Given text: Begin

Table 8 Cost and income (million VND ha⁻¹ crop⁻¹) among rice–fish farmers (RF) and rice farmers (R) in Cai Be and rice farmers in LSWR (R LSWR)

Overall, the financial analysis shows that integrated rice–fish farming is a financially competitive alternative to rice monoculture, and that it uses less pesticides and fertilisers, which is likely to have positive effects on the environment and the farmers’ health, with additional positive long-term economic effects.

Farmers’ perception of ecosystem services status and trends

As shown in the previous financial analysis, rice has a large and direct impact on the farmers’ income and all farmers said that the rice yield was the most important service gained from the rice field ecosystem (Table 9). Still, the farmers also identified a number of other ecosystem services of importance to their livelihoods and wellbeing (Fig. 4).

Table 9 Ranking of the importance of ecosystem services by the different farmer groups

Fig. 4

Adapted from Gordon et al. 2010

The overall perception of the farmers was that an increased production of rice has led to a general decrease of other key ecosystem services. The figure is a qualitative illustration of the farmers’ perception of the status of key ecosystem services provided by the rice fields and related wetlands in the Mekong Delta

Provisioning services included, in addition to rice, clean water, aquatic animals, wild vegetables and fuels. Among supporting services, habitats for wildlife and soil structure, were most commonly mentioned. Regulating services such as pollinators and natural enemies to control pests and diseases, were identified as important. Cultural services such as aesthetic values and festivals, were not so commonly mentioned by the farmers, but still seen as important (Fig. 4; Table 9). Overall, provisioning services seemed to be easiest for the farmers to understand and directly relate to.

Trends in the abundance of key ecosystem services

The farmers felt that during the last 15 years, there had been an increased production of rice but a decrease in many of the other ecosystem services (Fig. 4; Table 10). Contrary to the farmers in Cai Be, 35% of the farmers in LSWR had experienced an improved water quality during the last 15 years.

Table 10 Farmer’s perception of changes in key ecosystem services during the last 15 years

The future trend, for the coming 15 years, was perceived mostly as a continued increased production of rice and a continued decrease of the other key ecosystem services (Table 11). However, 19 farmers from the three different groups thought that natural enemies would increase.

Table 11 Farmer’s perception of change in key ecosystem services for the next coming 15 years

Rice yield

All farmers said that their rice yields had increased during the last 15 years (Table 10). The majority of farmers felt that the rice yields would continue to increase. However, some farmers, especially intensive rice farmers in Cai Be, thought that the rice yield had peaked and would not be possible to increase in the coming 15 years (Table 11). The most common reasons for the increased rice production were the introduction of high-yielding rice varieties and new farming techniques, including IPM (Fig. 5).

Fig. 5

Identified reasons for increased rice yields according to the farmers

None of the rice farmers in LSWR, but 13 rice–fish farmers and 9 rice farmers in Cai Be, thought that pesticides could have a negative effect on the rice yield. These farmers had experienced that the use of pesticides could result in resistant pests, increased disease problems and decreased populations of natural enemies to the rice pests.

Given text: End
Entries supplied: Begin

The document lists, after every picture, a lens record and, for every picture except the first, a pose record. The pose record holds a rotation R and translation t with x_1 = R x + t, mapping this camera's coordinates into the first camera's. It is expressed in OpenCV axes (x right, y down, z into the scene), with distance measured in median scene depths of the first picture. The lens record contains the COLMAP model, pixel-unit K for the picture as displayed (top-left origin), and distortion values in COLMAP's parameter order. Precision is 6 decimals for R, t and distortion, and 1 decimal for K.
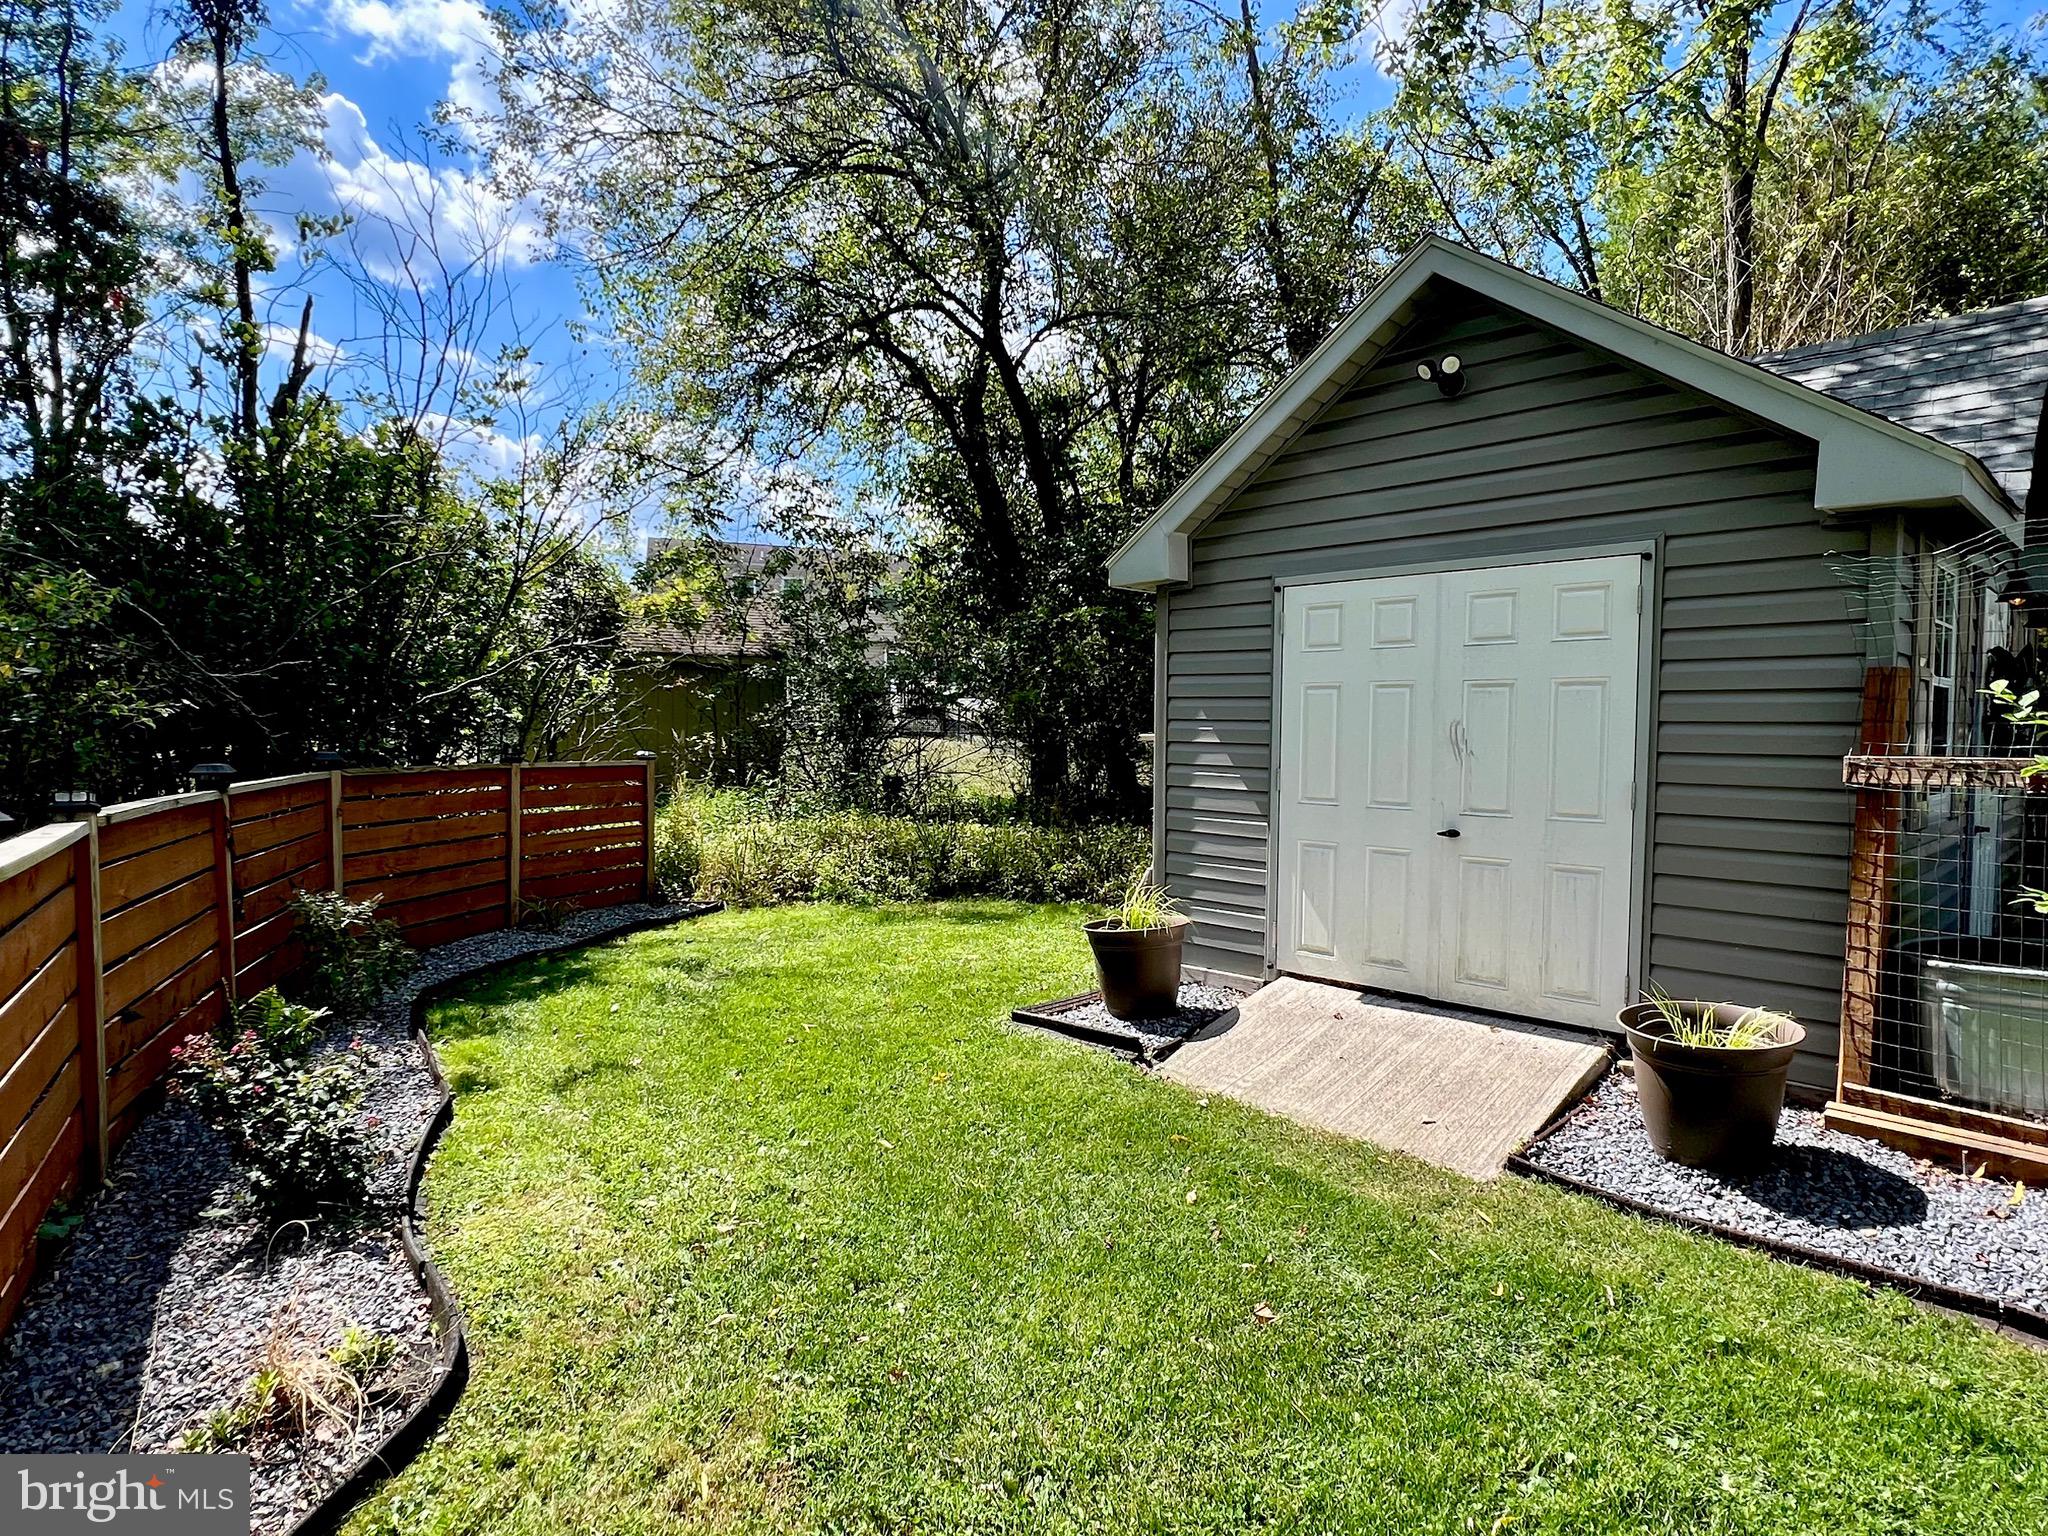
lens RADIAL K [[1149.2, 0, 1016.5], [0, 1149.2, 774.5], [0, 0, 1]] dist [-0.008036, 0.002525]
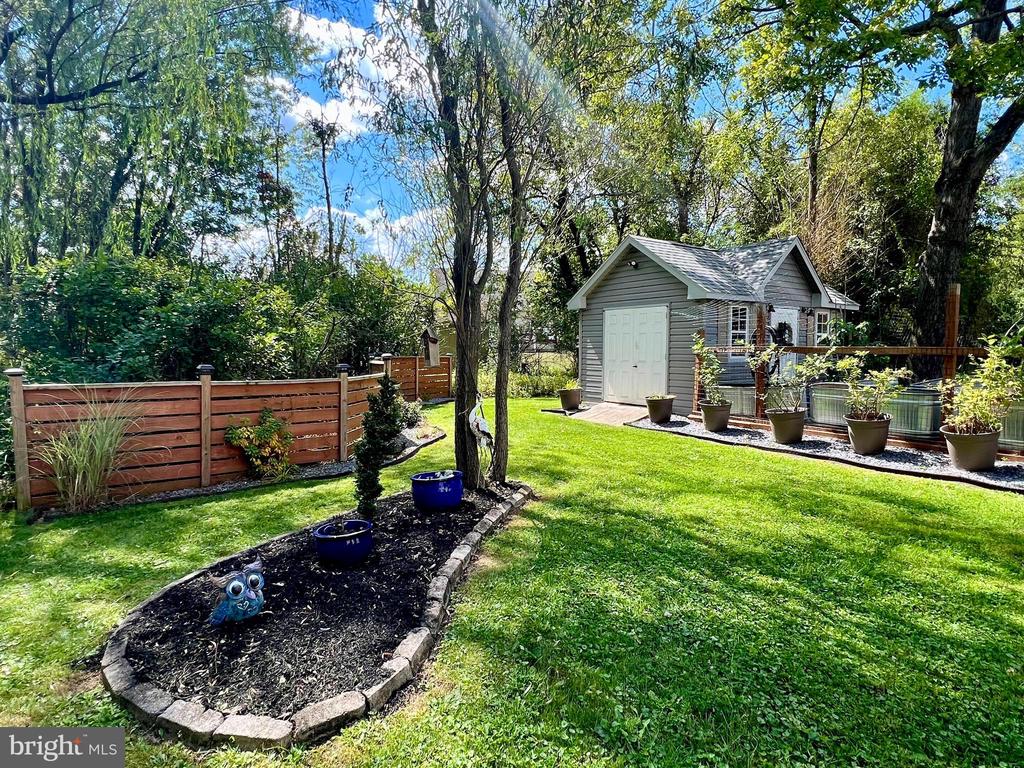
lens RADIAL K [[574.6, 0, 508.2], [0, 574.6, 387.3], [0, 0, 1]] dist [-0.008036, 0.002525]
pose [[0.986884, 0.004368, -0.161374, 0.211680], [-0.000325, 0.999686, 0.025069, 0.064532], [0.161433, -0.024688, 0.986575, -1.102279]]
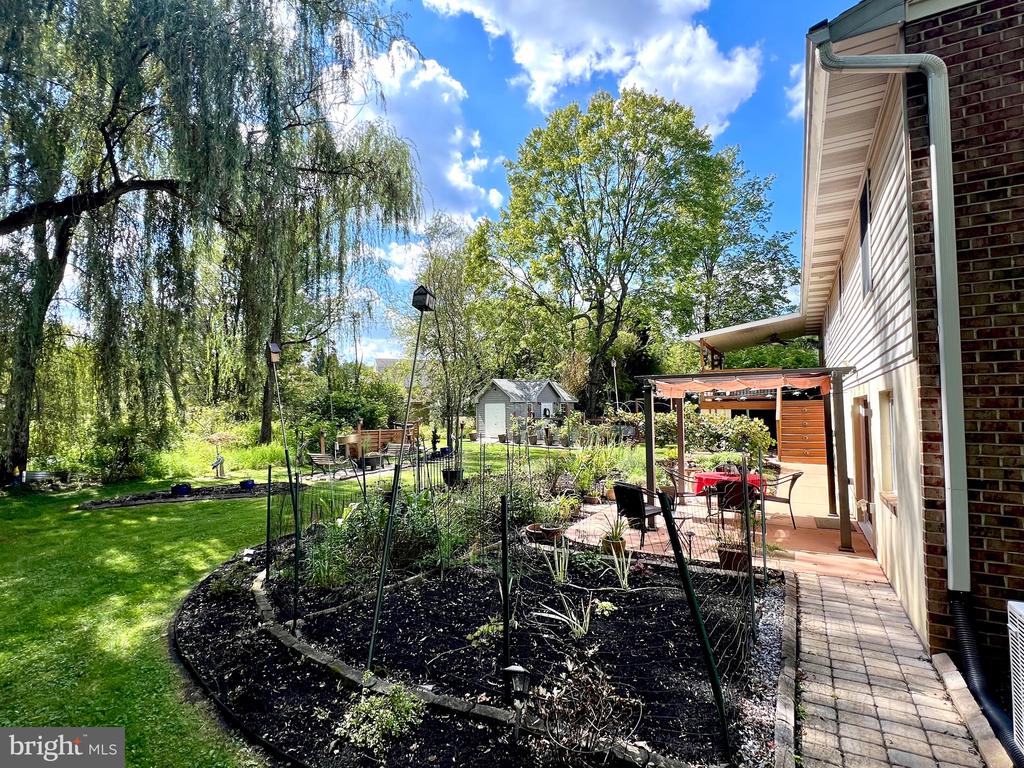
lens RADIAL K [[513.0, 0, 512.0], [0, 513.0, 384.0], [0, 0, 1]] dist [-0.000056, 0.000003]
pose [[0.999674, -0.019583, 0.016375, 0.384677], [0.020951, 0.995896, -0.088046, 0.091559], [-0.014584, 0.088360, 0.995982, -3.711032]]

Entries supplied: End

§ **Activities**:
1 - In the rice–fish farming text, what percentage of the farmers in LSWR had experienced improved water quality during the last 15 years?
2 - Please continue the rice–fish farming text past its last sentence.

§ **Outputs by task**:
1 - 35%

2 -
In LSWR, the farmers said that they would like to have three crops per year because that would increase their income, but it was difficult for a single farmer to switch to three crops if not all neighbouring farmers did the same.

Aquatic animals

All farmers said that the number of aquatic animals found in the rice fields and related wetlands had decreased during the last 15 years, and the majority said that this trend would continue (Table 10, 11). All farmers felt that the high use of pesticides was the biggest problem (Fig. 6).

Fig. 6

Identified reasons for the decrease of aquatic animals according to the farmers

The rice–fish farmers also mentioned that intensive farming, with three crops per year, was a reason for the increased loss of aquatic animals (Fig. 6). Having one or two crops per year was seen as beneficial for aquatic animals, since it gave them more time and space to breed and feed. One farmer in Cai Be said that he used to harvest around 100 kg of wild fish per year, but today, he only caught around 40 kg due to more intensive rice farming. Some older villagers in LSWR said that fish were not as plentiful as they used to be, and that the size of the fish was much smaller than before.

All farmers felt that a decreased use of agrochemicals would help to halt the loss of aquatic animals. Rice–fish farmers said that integrated rice–fish system could contribute to an increased abundance of aquatic animals. Seven of the farmers in LSWR emphasised the need for more education to improve the situation.

Wild vegetables

The majority of farmers thought that the abundance of wild vegetables had decreased (Table 10), mainly because of an overuse of agrochemicals (Fig. 7).

Fig. 7

Identified reasons for the decrease of wild vegetables according to the farmers

The most common solution proposed to stop the decrease in wild vegetables was to minimise the use of agrochemicals, and especially herbicides. The rice farmers in Cai Be also saw IPM as a way to improve the conditions for wild vegetables and plants. Rice–fish farmers said that intensive farming and the lost connectivity between rice fields and surrounding areas had contributed to the loss. To improve the situation, they proposed to integrate wild vegetables with rice, both in the canals and on the dikes. Wild vegetables could provide food for fish and also be used for their own consumption and for sale. The idea of having a rotation between rice and vegetables was also mentioned by several of the rice farmers in Cai Be, which could be a sustainable alternative of having three crops of rice per year.

Water quality

The majority of farmers in Cai Be felt that the water quality had decreased and was going to get worse in the future (Tables 10, 11). None of the farmers used the water for household consumption anymore. They stopped using it 10 years ago, since the quality had decreased a lot, and people experienced negative health aspects like rashes from exposure to the water. None of the farmers in Cai Be believed that the water quality could get good enough to use it for household consumption again. They believed that the change had gone too far to reverse. The farmers were concerned about how upstream activities impacted on the water quality. The rice–fish farmers said that they closed their water intake when neighbouring rice famers released water from their rice fields, to stop the polluted water from entering into the fields, since they had experienced negative effect on their fish. Some of the farmers also had rice fields without fish as a buffer zone between their rice–fish fields and the surrounding rice fields, to avoid getting pesticides into their rice–fish fields.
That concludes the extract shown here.